The point of these examples is, that the SAP Finance system does not exist in isolation. There may be elements of logistics, production, projects and other areas that need to form part of your analytics and decision making models.
Where Can You Get To?
A new definition of one source of the truth – transactional line items become the truth, rather than data aggregates in ECC and/ or BW. Aggregates suffer from a certain degree of opacity – partly removed from the transactions that make them up and not necessarily suitable for your reporting needs. Transaction level, on the other hand, is the most granular level of detail, are the best source of truth…and, potentially in real time!
Developments in SAP Finance on HANA mean greater transactional alignment between FI and CO. These do not yet cover all FI and CO module interactions (there are questions about costing based COPA vs FI in SAP Finance on HANA at the time of writing, for example).
Absorbing PCA into New GL – 8A and other PCA ledgers can be absorbed into the New GL. The New General Ledger splitting functionality means that the Profit Centre/ Partner Profit Centre dimensions can also be balanced in real time (rather than via periodic proceses).
The option exists to absorb JVA/ other special ledgers into the New General Ledger main ledger/s (whether New GL or SAP Finance on HANA).
SAP Finance on HANA – incorporate all of your General Ledger dimensions into the transaction posting. Finance on HANA then allows fast posting and reporting retrieval. This method removes the need for reporting aggregate structures due to the fast access of HANA based reports direct to transaction data. Hasso Plattner discusses this idea.

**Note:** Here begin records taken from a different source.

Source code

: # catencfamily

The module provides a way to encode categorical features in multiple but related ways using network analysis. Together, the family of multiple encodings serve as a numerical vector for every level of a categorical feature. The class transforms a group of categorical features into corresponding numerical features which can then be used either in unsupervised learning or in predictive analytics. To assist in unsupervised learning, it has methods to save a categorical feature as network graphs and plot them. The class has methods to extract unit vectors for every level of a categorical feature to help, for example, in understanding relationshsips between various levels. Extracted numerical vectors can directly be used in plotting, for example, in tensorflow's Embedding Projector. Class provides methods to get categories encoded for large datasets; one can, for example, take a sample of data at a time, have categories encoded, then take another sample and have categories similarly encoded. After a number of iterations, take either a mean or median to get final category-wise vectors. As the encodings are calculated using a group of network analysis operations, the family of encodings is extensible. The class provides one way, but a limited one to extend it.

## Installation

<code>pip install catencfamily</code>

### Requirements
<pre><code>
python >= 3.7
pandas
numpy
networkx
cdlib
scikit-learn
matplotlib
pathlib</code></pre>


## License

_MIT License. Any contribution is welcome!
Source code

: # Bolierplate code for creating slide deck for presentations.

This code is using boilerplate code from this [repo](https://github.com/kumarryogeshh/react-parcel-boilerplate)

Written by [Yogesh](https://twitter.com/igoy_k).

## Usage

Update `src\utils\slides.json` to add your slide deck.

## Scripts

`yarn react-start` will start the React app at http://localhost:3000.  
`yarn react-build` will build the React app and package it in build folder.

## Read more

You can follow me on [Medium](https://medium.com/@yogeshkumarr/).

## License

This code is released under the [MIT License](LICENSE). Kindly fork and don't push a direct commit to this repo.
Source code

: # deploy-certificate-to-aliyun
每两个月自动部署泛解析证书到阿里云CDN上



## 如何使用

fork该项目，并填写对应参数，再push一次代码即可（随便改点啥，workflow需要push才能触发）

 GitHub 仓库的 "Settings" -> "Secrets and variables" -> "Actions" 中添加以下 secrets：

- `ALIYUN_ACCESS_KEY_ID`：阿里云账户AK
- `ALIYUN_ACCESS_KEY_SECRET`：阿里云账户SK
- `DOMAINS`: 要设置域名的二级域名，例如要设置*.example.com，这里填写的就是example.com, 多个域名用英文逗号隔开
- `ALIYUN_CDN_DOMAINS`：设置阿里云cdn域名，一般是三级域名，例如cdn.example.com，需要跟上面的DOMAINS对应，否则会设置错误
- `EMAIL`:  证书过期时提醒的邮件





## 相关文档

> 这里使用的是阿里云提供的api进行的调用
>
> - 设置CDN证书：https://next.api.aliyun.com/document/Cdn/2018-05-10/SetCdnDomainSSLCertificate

This blog is great, but you still need to get the underlying posting logic correct. Having a Finance system using HANA could just mean that you can report your inadequate model more quickly. If your Finance team spends a day posting corrections at monthend, there’s something fundamentally wrong.
How Do You Get There?
What is the magnitude of the change required? If the change is fundamental, it could be a 6-12 month project, or longer, to get it aligned as required.
What are your most granular Finance reporting requirements?
Are there highly manual correction processes performed by your Finance Team?
What data from other modules/ systems needs to be included for key Key Performance Indicator reporting?
What data from other modules can drive postings in your finance dimensions? Often transactions that involve data in other SAP modules needs to drive the Finance dimensions posted to (e.g. Customers, Vendors, Materials).
Consider New GL and SAP Finance on HANA and the associated migration paths.
Significant shifts in Financial/ Management Accounting can be aligned in a New General Ledger migration…
SLO – SAP System Landscape Optimisation service – migrate existing or legacy data to a newly configured SAP Finance Data model.
New GL migration services – migration cockpit service provided by SAP.
Create a new system – a new system may be a reasonable option if your current system is heavily bespoke and a long way from where you’d like to be.